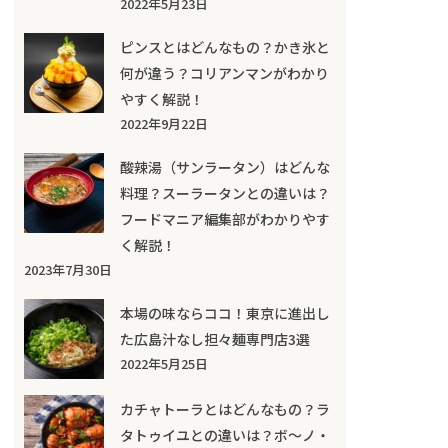
2022年5月23日
ピンスとはどんなもの？かき氷と
何が違う？コリアンマンがわかり
やすく解説！
2022年9月22日
酸辣湯（サンラータン）はどんな
料理？スーラータンとの違いは？
フードマニア編集部がわかりやす
く解説！
2023年7月30日
本場の味ならココ！東京に進出し
た広島汁なし担々麺専門店3選
2022年5月25日
カチャトーラとはどんなもの？ラ
タトゥイユとの違いは？ボ～ノ・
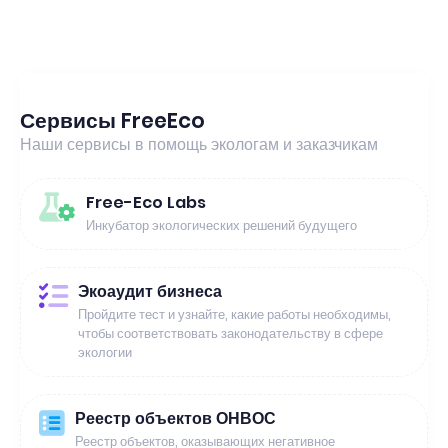
Сервисы FreeEco
Наши сервисы в помощь экологам и заказчикам
Free-Eco Labs
Инкубатор экологических решений будущего
Экоаудит бизнеса
Пройдите тест и узнайте, какие работы необходимы,
чтобы соответствовать законодательству в сфере
экологии
Реестр объектов ОНВОС
Реестр объектов, оказывающих негативное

:: WHAT THE TASK REQUIRES ::
The answer is the line with "Экоаудит бизнеса" plus every line after it to the last line of the entries above, copied exactly and with no other lines.

:: TASK SOLUTION ::
Экоаудит бизнеса
Пройдите тест и узнайте, какие работы необходимы,
чтобы соответствовать законодательству в сфере
экологии
Реестр объектов ОНВОС
Реестр объектов, оказывающих негативное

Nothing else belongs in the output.